▶ **WHAT IS REQUIRED**: Going through the material underneath, give only the number of lines that contain "shoulder".

▶ **RECORDS FOR THE TASK**:
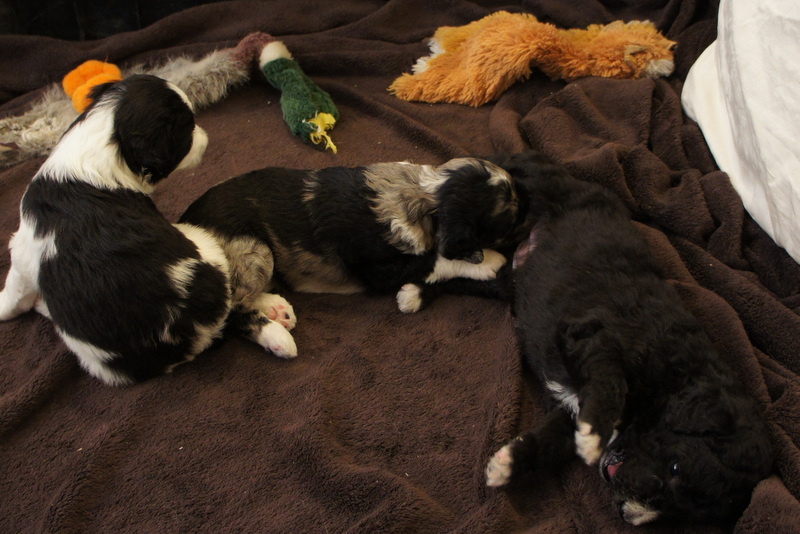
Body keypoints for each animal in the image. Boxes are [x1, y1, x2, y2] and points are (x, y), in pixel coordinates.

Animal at [0, 74, 299, 386]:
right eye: (188, 131)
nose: (205, 136)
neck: (104, 144)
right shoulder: (23, 252)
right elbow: (15, 294)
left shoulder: (23, 250)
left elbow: (15, 290)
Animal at [178, 157, 520, 351]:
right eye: (506, 220)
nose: (525, 222)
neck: (421, 195)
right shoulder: (378, 270)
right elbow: (438, 259)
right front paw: (490, 260)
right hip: (254, 249)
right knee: (232, 308)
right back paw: (278, 338)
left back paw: (277, 309)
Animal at [483, 151, 773, 525]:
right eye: (675, 468)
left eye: (680, 513)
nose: (629, 514)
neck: (676, 384)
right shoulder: (591, 334)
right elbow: (612, 382)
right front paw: (594, 436)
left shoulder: (575, 401)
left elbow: (551, 441)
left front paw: (507, 464)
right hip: (535, 187)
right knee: (515, 166)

▶ **OUTPUT FOR THIS TASK**: 5